2. Is there a way to find an alternative to proper eye-tracking that can be crowdsourced? To answer the above questions, we would start with analysing 3 distinct publicly available datasets.
EEGEyeNet dataset comprises of EEG and eye-tracking data from 350 participants, 190 female and 160 male, between the ages of 18 and 80 years. This dataset provides enough data to correlate the changes in EEG based on the movement of the eyes. The eye-tracking experiments with synchronized EEG have been divided into 3 main parts: Pro and antisaccade, large grid, and visual symbol search. Knowing the protocols of the experiment while analysing the data would allow gain a better understanding of eye-movement with the EEG data. In the previous literature, eye-tracking for visual attention is linked to mouse-tracking. But to allow this, specific protocols have to be adopted that causes takes care of localised visual exposure with minimal distraction. To validate our performance across eye-tracking and mouse-tracking scenarios, we will make use of the OSIE dataset.
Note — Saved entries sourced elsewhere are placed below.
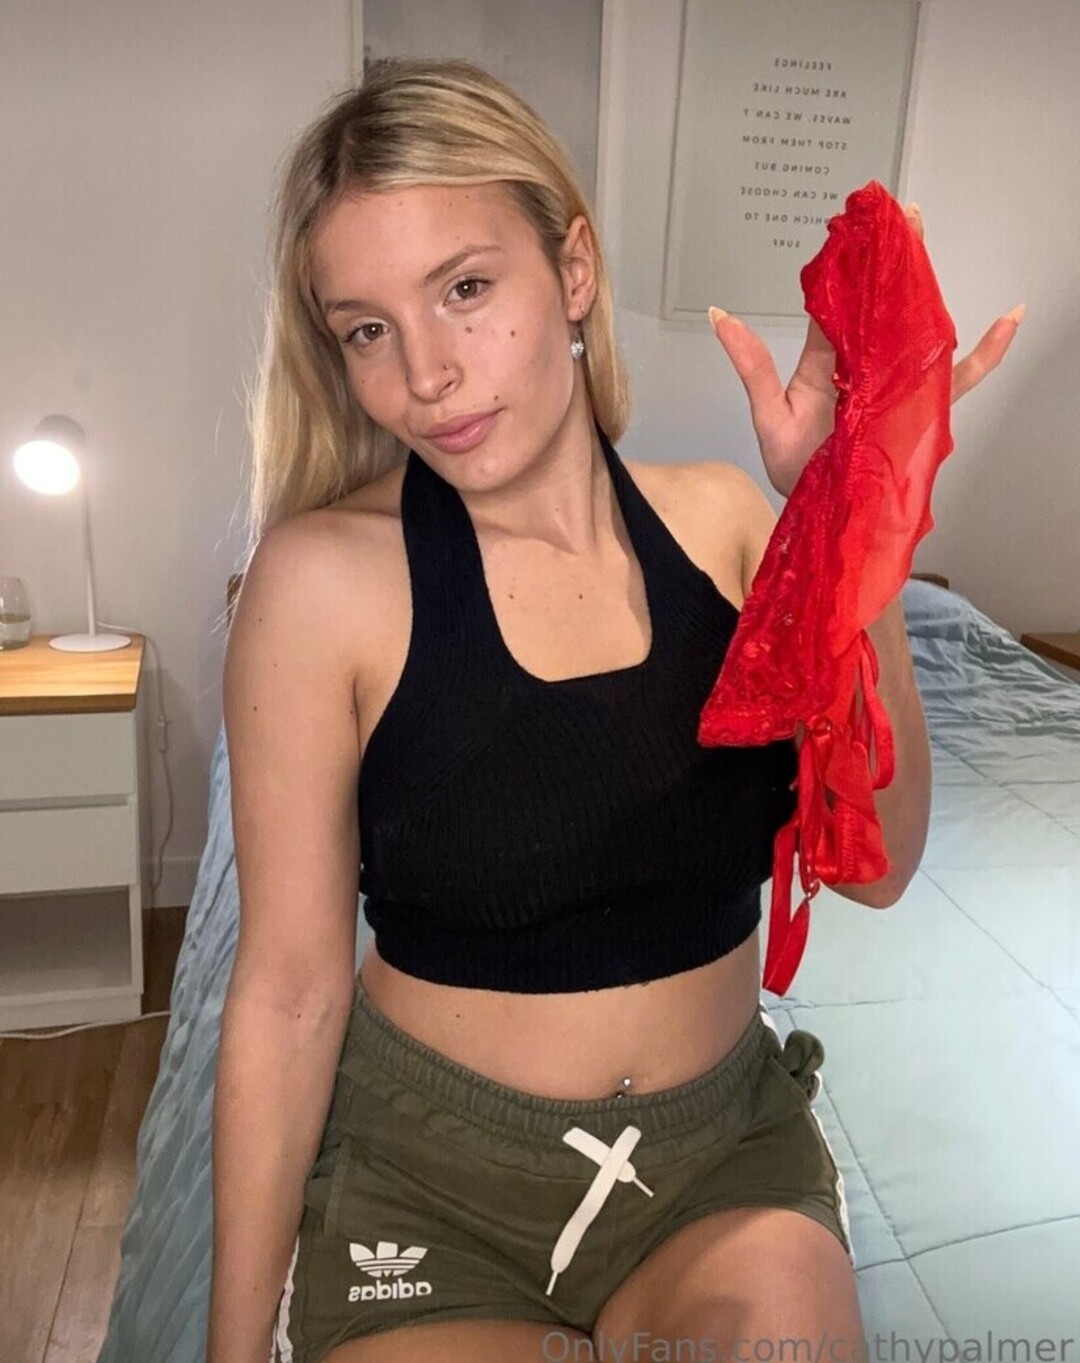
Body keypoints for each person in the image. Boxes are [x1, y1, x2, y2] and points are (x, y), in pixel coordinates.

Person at [208, 57, 1020, 1363]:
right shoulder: (318, 586)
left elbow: (879, 869)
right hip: (434, 1188)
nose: (427, 374)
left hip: (718, 1165)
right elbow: (291, 993)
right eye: (366, 329)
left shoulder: (725, 527)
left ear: (573, 270)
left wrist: (849, 522)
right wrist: (233, 1346)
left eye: (465, 290)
OSIE dataset consists of 700 natural images along with publicly available mouse tracking and eye tracking data. To train the deep learning model that will allow us to generate labels for visual attention, we have made use of the SALICON dataset. The dataset consists of 10,000 MS COCO training images. By the end of the project, we hope to:
1. Analyse the pretrained models for visual attention with eye tracking and train our own models with the mouse-tracking data and compare the models.
2. Through effective data analysis, reduce the number of channels while preserving the variance of EEG data during eye-tracking experiments.
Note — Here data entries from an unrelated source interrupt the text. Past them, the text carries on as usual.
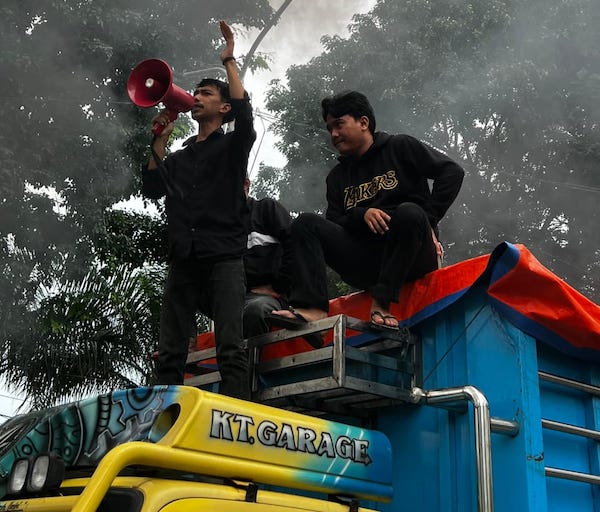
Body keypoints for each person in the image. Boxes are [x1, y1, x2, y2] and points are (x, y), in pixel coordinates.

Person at [271, 90, 464, 330]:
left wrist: (428, 220)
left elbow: (452, 172)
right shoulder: (337, 177)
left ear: (363, 122)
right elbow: (334, 220)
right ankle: (311, 308)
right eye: (330, 128)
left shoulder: (400, 146)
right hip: (367, 262)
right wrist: (362, 214)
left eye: (339, 125)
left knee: (409, 212)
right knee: (306, 223)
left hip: (412, 255)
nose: (334, 134)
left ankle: (382, 303)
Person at [142, 20, 255, 399]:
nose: (195, 97)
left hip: (224, 254)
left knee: (229, 345)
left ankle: (236, 412)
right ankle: (161, 419)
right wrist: (159, 140)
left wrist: (229, 61)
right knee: (171, 350)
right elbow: (153, 186)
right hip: (184, 256)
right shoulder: (182, 155)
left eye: (204, 94)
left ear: (223, 108)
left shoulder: (233, 145)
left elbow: (245, 112)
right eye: (195, 92)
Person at [243, 178, 324, 348]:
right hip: (236, 297)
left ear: (245, 184)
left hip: (271, 296)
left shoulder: (266, 209)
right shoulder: (222, 228)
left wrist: (278, 287)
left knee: (255, 310)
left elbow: (294, 247)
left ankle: (250, 373)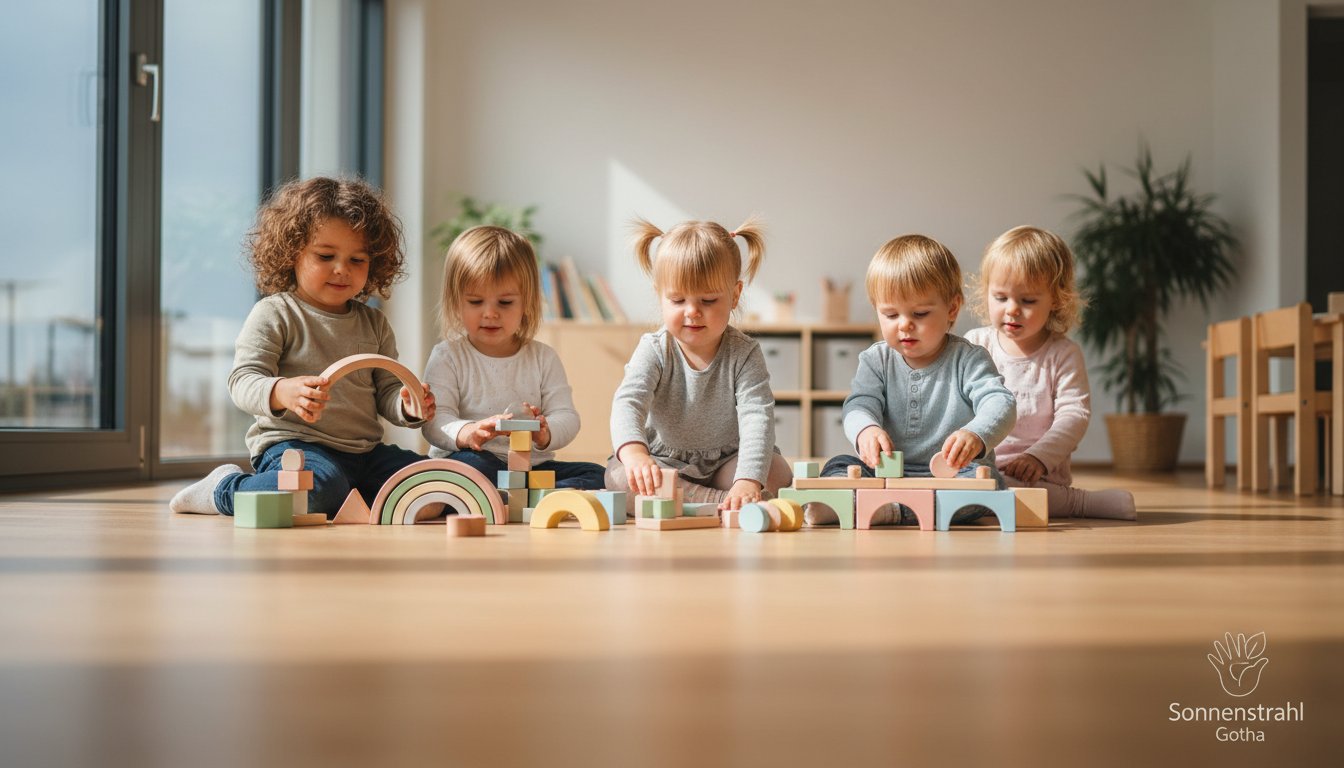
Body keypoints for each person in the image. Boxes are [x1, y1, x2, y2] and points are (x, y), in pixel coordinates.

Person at [169, 177, 435, 516]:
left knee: (431, 480)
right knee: (315, 490)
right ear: (292, 253)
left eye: (358, 260)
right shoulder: (276, 313)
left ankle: (355, 500)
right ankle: (222, 490)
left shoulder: (374, 323)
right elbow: (242, 380)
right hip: (295, 448)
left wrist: (408, 405)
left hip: (366, 453)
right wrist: (282, 391)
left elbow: (387, 391)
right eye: (326, 255)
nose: (342, 269)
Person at [814, 234, 1016, 526]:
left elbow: (1000, 402)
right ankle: (849, 502)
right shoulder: (875, 360)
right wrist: (866, 431)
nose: (905, 324)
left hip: (952, 473)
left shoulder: (969, 358)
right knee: (838, 466)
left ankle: (889, 509)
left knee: (985, 485)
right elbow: (859, 404)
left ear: (952, 309)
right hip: (887, 471)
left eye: (920, 313)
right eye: (891, 314)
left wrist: (976, 433)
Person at [607, 217, 793, 510]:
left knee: (777, 473)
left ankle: (727, 497)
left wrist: (747, 481)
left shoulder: (744, 353)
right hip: (664, 461)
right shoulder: (655, 349)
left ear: (734, 295)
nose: (692, 312)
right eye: (678, 300)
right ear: (660, 296)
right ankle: (721, 502)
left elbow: (757, 417)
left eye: (707, 300)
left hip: (726, 462)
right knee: (618, 479)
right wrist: (635, 455)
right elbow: (628, 402)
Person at [966, 225, 1136, 519]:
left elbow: (1074, 416)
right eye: (1000, 297)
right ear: (986, 294)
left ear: (1056, 299)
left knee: (1019, 494)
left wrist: (1038, 457)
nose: (1012, 310)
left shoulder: (1063, 354)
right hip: (976, 467)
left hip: (1037, 476)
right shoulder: (974, 344)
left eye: (1028, 300)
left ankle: (1079, 503)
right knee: (959, 487)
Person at [420, 226, 605, 488]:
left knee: (597, 474)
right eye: (475, 302)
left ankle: (520, 496)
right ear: (456, 301)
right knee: (469, 468)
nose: (490, 313)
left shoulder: (543, 358)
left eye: (504, 303)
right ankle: (525, 497)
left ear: (527, 303)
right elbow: (435, 421)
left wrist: (545, 431)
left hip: (530, 468)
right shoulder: (447, 356)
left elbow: (567, 416)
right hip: (472, 460)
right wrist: (467, 432)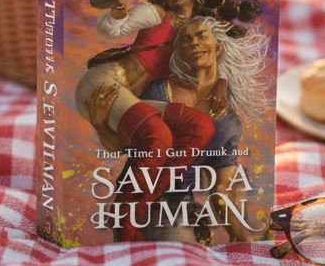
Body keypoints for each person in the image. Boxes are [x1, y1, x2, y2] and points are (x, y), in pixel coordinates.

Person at [74, 0, 262, 201]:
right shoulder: (156, 13)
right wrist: (119, 9)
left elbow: (218, 57)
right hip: (104, 84)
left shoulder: (198, 29)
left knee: (196, 125)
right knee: (158, 135)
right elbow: (112, 30)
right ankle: (128, 213)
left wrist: (221, 83)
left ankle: (153, 201)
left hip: (129, 99)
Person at [85, 16, 269, 243]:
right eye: (186, 39)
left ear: (217, 47)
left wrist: (241, 238)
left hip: (177, 206)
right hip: (135, 200)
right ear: (179, 51)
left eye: (202, 36)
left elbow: (223, 191)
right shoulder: (155, 92)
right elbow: (120, 146)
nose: (194, 43)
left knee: (183, 258)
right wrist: (100, 122)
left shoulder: (228, 123)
3. Develop our own custom software which can be used as a convenient means to collect and sync EEG data to visual attention outside laboratory settings.
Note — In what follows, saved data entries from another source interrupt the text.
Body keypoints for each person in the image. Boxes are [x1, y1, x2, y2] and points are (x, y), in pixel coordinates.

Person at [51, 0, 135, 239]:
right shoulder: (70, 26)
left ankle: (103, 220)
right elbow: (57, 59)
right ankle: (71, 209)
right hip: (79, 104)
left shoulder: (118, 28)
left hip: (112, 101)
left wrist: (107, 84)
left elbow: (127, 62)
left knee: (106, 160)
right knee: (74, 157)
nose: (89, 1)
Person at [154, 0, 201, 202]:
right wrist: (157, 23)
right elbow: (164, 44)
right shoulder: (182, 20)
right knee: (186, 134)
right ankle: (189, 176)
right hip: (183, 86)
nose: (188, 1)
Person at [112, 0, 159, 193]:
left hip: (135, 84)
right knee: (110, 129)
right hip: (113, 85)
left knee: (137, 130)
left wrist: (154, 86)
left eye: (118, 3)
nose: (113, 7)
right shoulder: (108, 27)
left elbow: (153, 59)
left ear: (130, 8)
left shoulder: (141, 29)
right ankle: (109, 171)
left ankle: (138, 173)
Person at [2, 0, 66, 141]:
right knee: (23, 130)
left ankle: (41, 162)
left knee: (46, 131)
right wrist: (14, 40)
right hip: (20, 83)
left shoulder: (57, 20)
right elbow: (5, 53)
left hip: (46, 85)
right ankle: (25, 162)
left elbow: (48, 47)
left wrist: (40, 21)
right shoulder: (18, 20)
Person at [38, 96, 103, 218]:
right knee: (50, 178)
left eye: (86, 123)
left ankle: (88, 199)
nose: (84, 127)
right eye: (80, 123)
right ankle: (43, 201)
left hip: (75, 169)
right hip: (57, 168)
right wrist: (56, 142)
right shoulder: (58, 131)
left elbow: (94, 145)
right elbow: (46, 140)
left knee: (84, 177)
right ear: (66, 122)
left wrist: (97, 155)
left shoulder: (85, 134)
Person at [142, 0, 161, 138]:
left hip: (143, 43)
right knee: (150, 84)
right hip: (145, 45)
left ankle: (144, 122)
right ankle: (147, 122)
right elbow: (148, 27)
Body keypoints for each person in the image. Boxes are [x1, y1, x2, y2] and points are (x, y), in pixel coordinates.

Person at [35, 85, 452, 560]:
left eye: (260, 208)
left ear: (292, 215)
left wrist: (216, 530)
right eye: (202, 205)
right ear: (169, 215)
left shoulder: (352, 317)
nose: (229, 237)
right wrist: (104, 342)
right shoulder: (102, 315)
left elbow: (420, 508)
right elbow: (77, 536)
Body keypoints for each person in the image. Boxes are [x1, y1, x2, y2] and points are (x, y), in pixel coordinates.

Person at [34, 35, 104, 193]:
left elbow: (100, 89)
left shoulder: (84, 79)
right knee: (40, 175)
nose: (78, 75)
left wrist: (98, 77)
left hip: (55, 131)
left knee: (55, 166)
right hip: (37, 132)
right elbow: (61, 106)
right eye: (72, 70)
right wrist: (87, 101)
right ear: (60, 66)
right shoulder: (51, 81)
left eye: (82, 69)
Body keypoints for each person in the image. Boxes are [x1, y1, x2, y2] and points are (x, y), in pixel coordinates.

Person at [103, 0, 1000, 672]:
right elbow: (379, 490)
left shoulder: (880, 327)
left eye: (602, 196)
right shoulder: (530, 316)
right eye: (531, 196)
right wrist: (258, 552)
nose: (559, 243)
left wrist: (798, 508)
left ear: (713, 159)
Robust Latent Space Exploration of EEG Signals with Distributed Representations
AUTHOR: Adam Sobieszek
AFFILIATION: University of Warsaw
It is said that the advantage of methods, such as Variational Autoencoders (VAEs) and Generative Adversarial Networks (GANs), is their learning of latent space representations of the target domain. E.g. training a GAN that generates EEG signals gives us a latent space representation of the type of EEG signals that were in the training set. These representations could moreover be made „disentangled”, which uncovers independent dimensions that are features that best describe the target domain. Such methods could give us the ability to describe and better understand the type of information contained in EEG signals. However, for such methods to be widely accepted as scientific tools, we need to overcome the issue that each time we train a neural network, the learnt latent space seems on the surface to be completely different. Recently we investigated the ability of GANs to learn disentangled representations of EEG signals. With our network, we’ve obtained multiple latent space representations of EEG signals. The goal of this project is to investigate whether such representations hold the same kind of information, possibly showing the robust nature of neural network representation learning, as well as investigate how such multiple (distributed) representations may be used together. We will implement down-stream tasks, that latent representations are useful for (such as classification, and explainable feature visualisation) and compare how their performance differs between different representations. We will investigate whether combining representations may result in an increase in accuracy. We will test methods for learning probabilistic maps between latent spaces, which could prove useful for a wider array of machine learning applications. Finally, we will attempt to find in these distributed representations the common factors, that are robustly able to describe EEG signals. If time allows we will also attempt to train disentangled variational autoencoders (called beta-VAEs) for generating EEG signals and investigate whether the factors discovered by this method are similar to those found with our GAN-based method.